Data for this task:
BEGIN
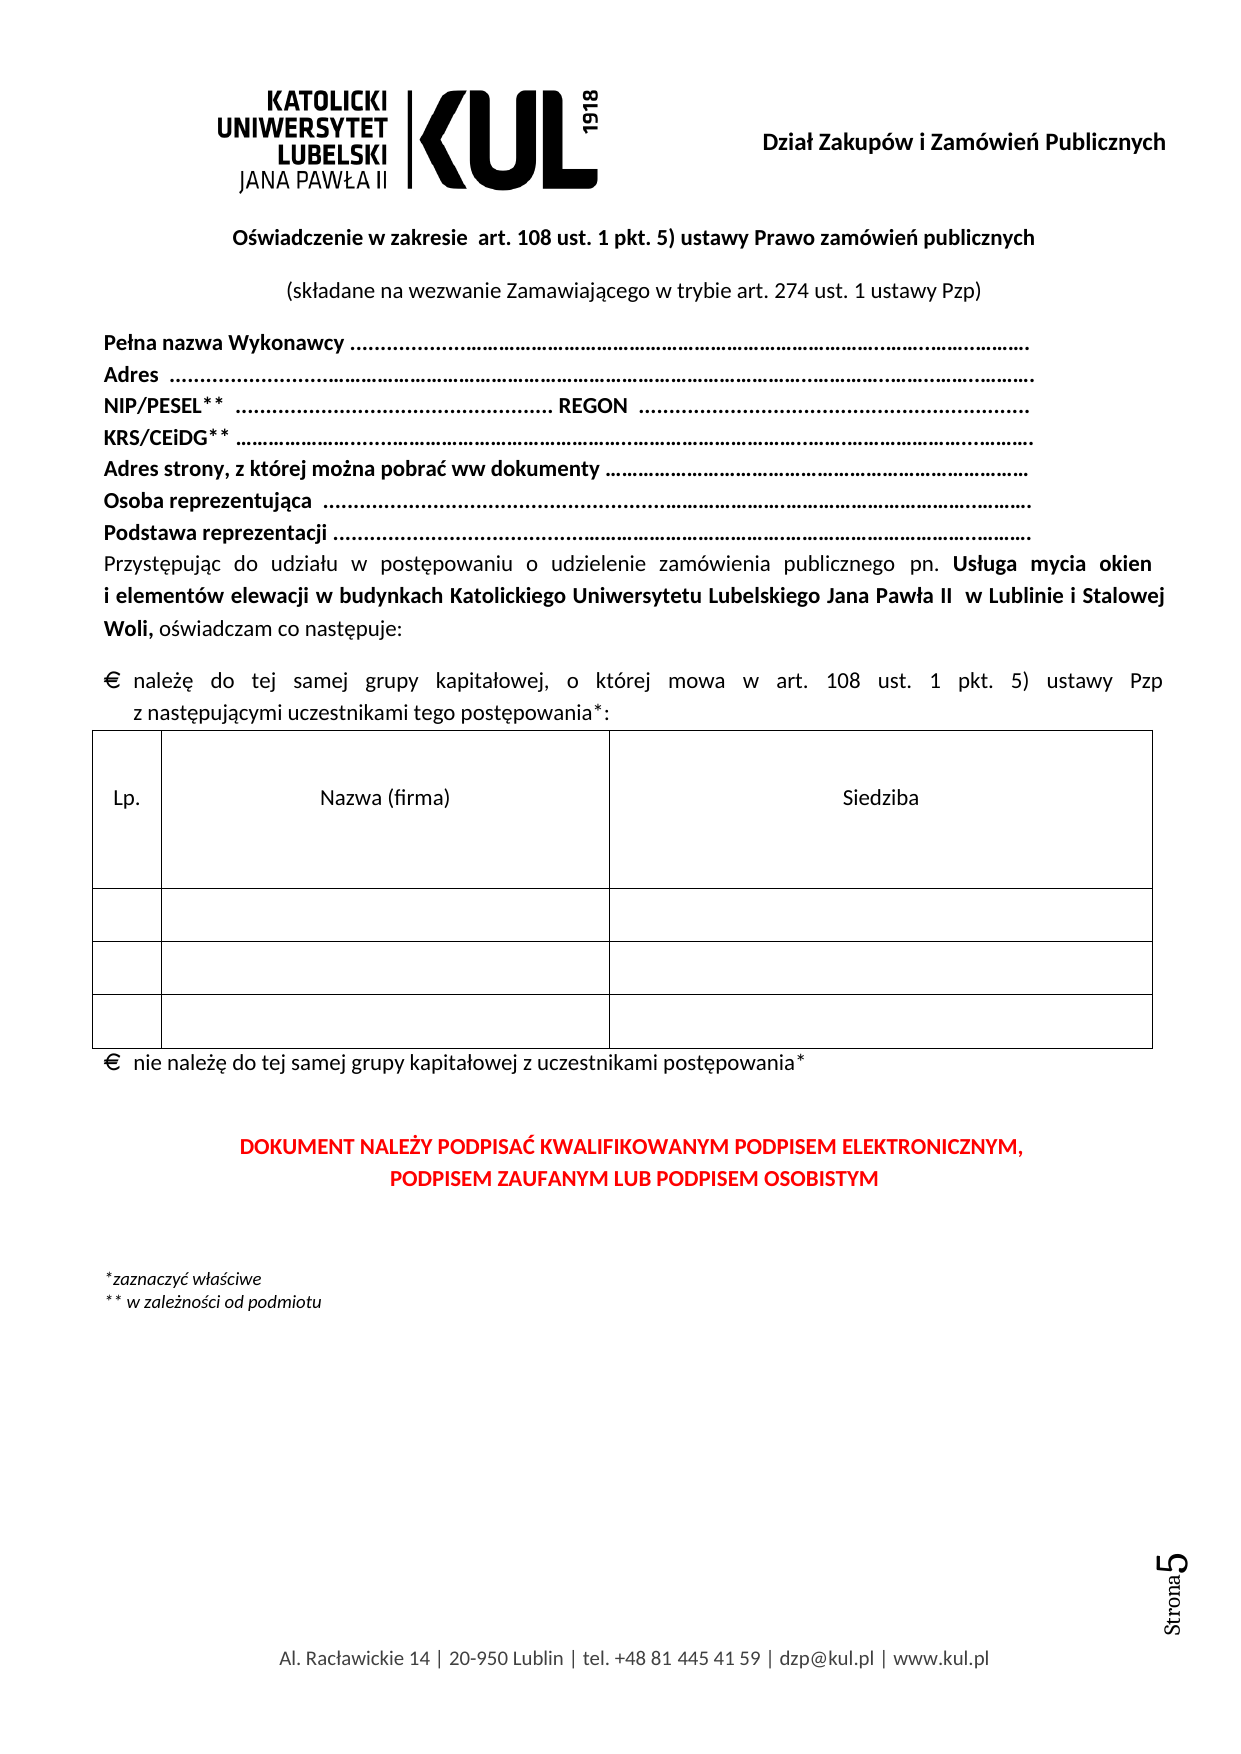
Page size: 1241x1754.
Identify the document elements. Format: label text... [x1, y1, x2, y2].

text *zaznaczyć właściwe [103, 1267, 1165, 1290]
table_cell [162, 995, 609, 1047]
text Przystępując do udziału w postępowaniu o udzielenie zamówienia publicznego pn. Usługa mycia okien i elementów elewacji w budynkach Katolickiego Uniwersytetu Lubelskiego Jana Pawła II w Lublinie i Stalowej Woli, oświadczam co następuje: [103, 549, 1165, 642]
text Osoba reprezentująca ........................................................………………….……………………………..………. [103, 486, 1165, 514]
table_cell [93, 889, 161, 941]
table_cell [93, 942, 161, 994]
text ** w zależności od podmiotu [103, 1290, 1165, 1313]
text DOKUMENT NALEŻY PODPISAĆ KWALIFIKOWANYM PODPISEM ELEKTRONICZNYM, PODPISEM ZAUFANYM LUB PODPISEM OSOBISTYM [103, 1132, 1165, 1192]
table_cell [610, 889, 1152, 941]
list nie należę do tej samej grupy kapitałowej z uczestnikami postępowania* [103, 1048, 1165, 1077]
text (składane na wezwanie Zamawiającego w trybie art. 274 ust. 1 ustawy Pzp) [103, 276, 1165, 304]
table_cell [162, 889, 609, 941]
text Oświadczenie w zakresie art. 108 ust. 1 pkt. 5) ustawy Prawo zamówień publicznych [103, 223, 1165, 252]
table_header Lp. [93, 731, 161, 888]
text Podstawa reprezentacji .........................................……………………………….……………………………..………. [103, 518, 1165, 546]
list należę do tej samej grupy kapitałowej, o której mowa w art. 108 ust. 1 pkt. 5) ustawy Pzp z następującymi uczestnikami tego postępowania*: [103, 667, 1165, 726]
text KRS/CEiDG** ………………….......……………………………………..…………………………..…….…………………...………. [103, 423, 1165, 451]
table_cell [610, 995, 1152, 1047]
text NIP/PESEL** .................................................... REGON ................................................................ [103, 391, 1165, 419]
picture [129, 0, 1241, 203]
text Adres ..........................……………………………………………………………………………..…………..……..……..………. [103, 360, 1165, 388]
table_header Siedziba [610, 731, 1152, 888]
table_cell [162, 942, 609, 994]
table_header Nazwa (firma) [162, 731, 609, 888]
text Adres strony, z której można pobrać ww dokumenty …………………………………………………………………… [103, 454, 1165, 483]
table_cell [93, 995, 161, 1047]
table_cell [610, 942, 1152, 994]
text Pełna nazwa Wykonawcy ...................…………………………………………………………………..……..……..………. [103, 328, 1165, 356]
END
Exercise details:
Please write out every record above exactly, but leave the pictures out.

Final answer:
Page size: 1241x1754.
Identify the document elements. Format: label text... [x1, y1, x2, y2].

text *zaznaczyć właściwe [103, 1267, 1165, 1290]
table_cell [162, 995, 609, 1047]
text Przystępując do udziału w postępowaniu o udzielenie zamówienia publicznego pn. Usługa mycia okien i elementów elewacji w budynkach Katolickiego Uniwersytetu Lubelskiego Jana Pawła II w Lublinie i Stalowej Woli, oświadczam co następuje: [103, 549, 1165, 642]
text Osoba reprezentująca ........................................................………………….……………………………..………. [103, 486, 1165, 514]
table_cell [93, 889, 161, 941]
table_cell [93, 942, 161, 994]
text ** w zależności od podmiotu [103, 1290, 1165, 1313]
text DOKUMENT NALEŻY PODPISAĆ KWALIFIKOWANYM PODPISEM ELEKTRONICZNYM, PODPISEM ZAUFANYM LUB PODPISEM OSOBISTYM [103, 1132, 1165, 1192]
table_cell [610, 889, 1152, 941]
list nie należę do tej samej grupy kapitałowej z uczestnikami postępowania* [103, 1048, 1165, 1077]
text (składane na wezwanie Zamawiającego w trybie art. 274 ust. 1 ustawy Pzp) [103, 276, 1165, 304]
table_cell [162, 889, 609, 941]
text Oświadczenie w zakresie art. 108 ust. 1 pkt. 5) ustawy Prawo zamówień publicznych [103, 223, 1165, 252]
table_header Lp. [93, 731, 161, 888]
text Podstawa reprezentacji .........................................……………………………….……………………………..………. [103, 518, 1165, 546]
list należę do tej samej grupy kapitałowej, o której mowa w art. 108 ust. 1 pkt. 5) ustawy Pzp z następującymi uczestnikami tego postępowania*: [103, 667, 1165, 726]
text KRS/CEiDG** ………………….......……………………………………..…………………………..…….…………………...………. [103, 423, 1165, 451]
table_cell [610, 995, 1152, 1047]
text NIP/PESEL** .................................................... REGON ................................................................ [103, 391, 1165, 419]
picture [129, 0, 1241, 203]
text Adres ..........................……………………………………………………………………………..…………..……..……..………. [103, 360, 1165, 388]
table_header Siedziba [610, 731, 1152, 888]
table_cell [162, 942, 609, 994]
table_header Nazwa (firma) [162, 731, 609, 888]
text Adres strony, z której można pobrać ww dokumenty …………………………………………………………………… [103, 454, 1165, 483]
table_cell [93, 995, 161, 1047]
table_cell [610, 942, 1152, 994]
text Pełna nazwa Wykonawcy ...................…………………………………………………………………..……..……..………. [103, 328, 1165, 356]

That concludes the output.